A Ukrainian national has been sentenced to more than 13 years in prison and ordered to pay $16 million in restitution for carrying out thousands of ransomware attacks and extorting victims.
Yaroslav Vasinskyi (aka Rabotnik), 24, along with his co-conspirators part of the REvil ransomware group orchestrated more than 2,500 ransomware attacks and demanded ransom payments in cryptocurrency totaling more than $700 million.
"The co-conspirators demanded ransom payments in cryptocurrency and used cryptocurrency exchangers and mixing services to hide their ill-gotten gains," the U.S. Department of Justice (DoJ) said.
"To drive their ransom demands higher, Sodinokibi/REvil co-conspirators also publicly exposed their victims' data when victims would not pay ransom demands."
Vasinskyi was extradited to the U.S. in March 2022 following his arrest in Poland in October 2021. REvil, prior to formally going offline in late 2021, was responsible for a series of high-profile attacks on JBS and Kaseya.
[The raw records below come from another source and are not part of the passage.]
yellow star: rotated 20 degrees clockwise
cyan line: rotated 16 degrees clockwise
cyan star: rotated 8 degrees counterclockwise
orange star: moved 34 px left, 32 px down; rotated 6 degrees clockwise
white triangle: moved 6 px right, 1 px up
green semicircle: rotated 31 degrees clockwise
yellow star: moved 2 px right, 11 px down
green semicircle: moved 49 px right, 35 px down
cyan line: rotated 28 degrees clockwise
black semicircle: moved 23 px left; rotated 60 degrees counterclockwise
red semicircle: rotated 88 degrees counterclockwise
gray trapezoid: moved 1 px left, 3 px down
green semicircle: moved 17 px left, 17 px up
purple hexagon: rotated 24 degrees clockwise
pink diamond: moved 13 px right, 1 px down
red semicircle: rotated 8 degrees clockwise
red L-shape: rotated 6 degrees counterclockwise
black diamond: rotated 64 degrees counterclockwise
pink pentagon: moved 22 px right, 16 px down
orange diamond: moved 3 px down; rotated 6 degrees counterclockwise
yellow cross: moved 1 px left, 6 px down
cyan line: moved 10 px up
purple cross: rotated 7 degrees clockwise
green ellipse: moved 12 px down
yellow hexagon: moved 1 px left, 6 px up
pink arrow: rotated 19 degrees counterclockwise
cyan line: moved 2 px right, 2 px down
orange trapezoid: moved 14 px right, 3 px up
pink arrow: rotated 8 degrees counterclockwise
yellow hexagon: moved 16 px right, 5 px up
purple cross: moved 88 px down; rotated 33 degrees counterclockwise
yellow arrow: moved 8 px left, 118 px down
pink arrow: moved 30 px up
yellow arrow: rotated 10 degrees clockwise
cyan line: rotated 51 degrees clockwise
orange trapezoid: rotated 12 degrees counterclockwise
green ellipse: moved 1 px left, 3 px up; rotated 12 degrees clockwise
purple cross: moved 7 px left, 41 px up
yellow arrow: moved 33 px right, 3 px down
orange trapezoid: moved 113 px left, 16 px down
He previously pleaded guilty in the Northern District of Texas to an 11-count indictment charging him with conspiracy to commit fraud and related activity in connection with computers, damage to protected computers, and conspiracy to commit money laundering.
The Justice Department said it also obtained the final forfeiture of millions of dollars' worth of ransom payments obtained through two related civil forfeiture cases in 2023. This includes 39.89138522 Bitcoin and $6.1 million in U.S. dollar funds that have been traced back to alleged ransom payments received by other members of the conspiracy.
Vasinskyi, alongside Russian national Yevgeniy Polyanin, was sanctioned by the U.S. Department of the Treasury's Office of Foreign Assets Control (OFAC) in November 2021 as part of broader government-wide efforts to combat ransomware.
The development comes weeks after the DoJ indicted a 37-year-old Moldovan national, Alexander Lefterov (aka Alipako, Uptime, and Alipatime), for operating a botnet comprising thousands of infected computers across the U.S. from March 2021 through November 2021, which were then monetized by selling the access to other threat actors to distribute malware, including ransomware.
"Lefterov and his co-conspirators stole victims' login credentials – i.e., usernames and passwords—from the infected computers and then used the credentials to gain access to victim accounts at financial institutions, payment processers, and retail establishments as means to steal money from the victims," the agency said.
Court documents show that the compromised computers could be accessed directly using a hidden virtual network computing (hVNC) server without the victims' knowledge, thereby allowing Lefterov et al to sign in to their online accounts.